Jumat, 18 September 2015

Book Review - Bordeaux Tiga


ISBN     : 978-602-251-518-0
Halaman : 281
Penulis    : W. Mahdayani
Penerbit  : Grasindo

Sinopsis:

"Bordeaux? Kota tua bergelimang anggur! Kau bisa menemukan anggur dengan harga lebih murah dari air mineral, atau bahkan sebotol yang harganya sama dengan tiket pesawat keliling dunia!"
Kelana, seorang perempuan dari keluarga kelas menengah di  Jakarta, memperoleh beasiswa untuk kuliah di Bordeaux, Prancis. Kesempatan ini membawanya menjalin persahabatan dengan Dewa, sesama mahasiswa Indonesia. Dia juga bertemu Gerard, Alexandrine, dan Thi Thuy; teman sekelas yang mengajarkannya bahwa persahabatan tak berbatas sekat warga negara, budaya, bahkan agama. Serta, pertemuan dengan Ajisaka, mahasiswa idealis yang menyeretnya dalam gelombang perasaan tak berujung.
Bordeaux tiga menceritakan impian hidup, cita-cita, persahabatan, dan cinta. Semuanya dikisahkan di antara lorong-lorong kota tua Bordeaux, sudut-sudut Barcelona, barisan hutan pinus Himalaya, asap dapur jalanan Delhi, dan labirin kota Paris. Dalam pencarian jati diri dan proses pendewasaan hidup yang dialami Kelana.


---

Review:

Membaca Bordeaux Tiga karya W. Mahdayani ini seakan membawa saya melintasi tempat-tempat  yang diceritakan. Kelana yang cerdas sungguh memikat saya saat pertama kali membaca novel ini. Tak sampai di situ, saya disuguhkan dengan gaya penulisan dalam novel ini yang sungguh istimewa.

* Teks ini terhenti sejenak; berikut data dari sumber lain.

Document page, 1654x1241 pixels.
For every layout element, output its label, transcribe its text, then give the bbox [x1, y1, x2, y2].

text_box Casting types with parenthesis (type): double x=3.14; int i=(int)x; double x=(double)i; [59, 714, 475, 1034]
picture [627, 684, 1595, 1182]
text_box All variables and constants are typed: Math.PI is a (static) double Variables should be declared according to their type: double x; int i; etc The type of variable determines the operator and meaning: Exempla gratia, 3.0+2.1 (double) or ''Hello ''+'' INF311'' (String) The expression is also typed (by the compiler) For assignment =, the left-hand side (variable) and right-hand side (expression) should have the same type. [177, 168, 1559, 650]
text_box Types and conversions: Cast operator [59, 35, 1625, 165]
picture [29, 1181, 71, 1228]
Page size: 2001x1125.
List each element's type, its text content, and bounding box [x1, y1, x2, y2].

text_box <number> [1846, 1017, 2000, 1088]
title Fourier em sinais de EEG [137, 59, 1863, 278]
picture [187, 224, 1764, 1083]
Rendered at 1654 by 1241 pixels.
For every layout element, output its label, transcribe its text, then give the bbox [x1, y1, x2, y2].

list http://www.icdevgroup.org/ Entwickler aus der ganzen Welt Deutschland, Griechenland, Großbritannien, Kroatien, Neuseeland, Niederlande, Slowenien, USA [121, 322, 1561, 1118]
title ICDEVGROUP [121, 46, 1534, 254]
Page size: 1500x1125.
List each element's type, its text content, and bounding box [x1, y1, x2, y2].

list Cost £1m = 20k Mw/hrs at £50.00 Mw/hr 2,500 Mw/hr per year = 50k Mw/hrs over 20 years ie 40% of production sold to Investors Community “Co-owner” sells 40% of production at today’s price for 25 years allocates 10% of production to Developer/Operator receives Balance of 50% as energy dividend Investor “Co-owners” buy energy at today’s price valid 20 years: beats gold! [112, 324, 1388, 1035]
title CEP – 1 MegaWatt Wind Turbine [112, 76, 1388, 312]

"Aku ingin bertemu lelaki dengan mata berbinar seperti pendaran cahaya bintang di langit malam yang kelam. Agar ketika merindukannya, aku bisa memandang langit malam yang pekat, mencari di antara gemintang yang paling bersinar karena itulah dia."

Cerita berlanjut menuju setting Barcelona. Siapa sangka di sana ia kehilangan paspornya. Bagi para pencopet Eropa, paspor merupakan benda yang berharga selain dompet.

Delhi, India. Memberikan banyak sekali pelajaran bagi Kelana. Ia harus hati-hati dan bersikap waspada. Kata-kata dari seorang supir taksi yang selalu diingatnya. Jangan terlalu ramah pada orang yang baru dikenal.

Agra, India. Di sini ia mengunjungi Taj Mahal. Ia melihat sebuah makam. Tapi bukannya aura mistis yang ia dapatkan, namun aura romantis yang terus menguar. Kedatangannya ke sana seorang diri memberikan kesan aneh. Seseorang menegurnya seakan memberikan sebuah jawaban bahwa ia seharusnya melemparkan koin ke arah makam. Jika ia ingin kembali ke sini dengan pria yang ia cintai. Yang kelak menjadi suaminya dan sangat mencintainya. Ia pun menurutinya, terlepas dari sebuah mitos atau tidak.

Di bagian terakhir dari novel ini, kedekatan seorang Kelana dengan Ajisaka pun semakin tak terbantahkan. Mereka sering menghabiskan waktu untuk piknik, pergi ke taman, kafe, dan menyusuri tempat-tempat di Paris. That was sweet moments I think.

Bab 17 mengupas tentang titik menuju masa depan. Saya suka sekali bab ini. Di sini dengan gamblang  Ajisaka menunjukkan ketertarikannya dengan Kelana. Meskipun tak terlalu kentara. Inilah percakapan mereka yang sempat membuat saya baper. Istilah anak zaman sekarang. Haha
 "Kelana, kau bisa hitung berapa banyak tetesan salju itu?"
"Tidak. Bagaimana bisa?" Aku terkekeh geli.
"Lihatlah tetesan salju itu, sebanyak itulah rindu yang kusimpan saat tidak bertemu denganmu."
Pipiku memanas. Aku kehilangan kata-kata, dan membiarkan Ajisaka yang kini sudah menggenggam tanganku.

Namun perasaan saya kembali terhempas dengan hubungan Ajisaka dan Kelana. Ajisaka yang melanjutkan study S3 nya dan Kelana yang kembali ke tanah air karena mendapatkan pekerjaan yang berbasis di Bali.

Di akhir halaman, sebuah kejutan kembali hadir. Sebuah kartu yang entah apa isinya dari Kelana. Dan saya dibuat penasaran apakah berujung happy ending atau sad ending?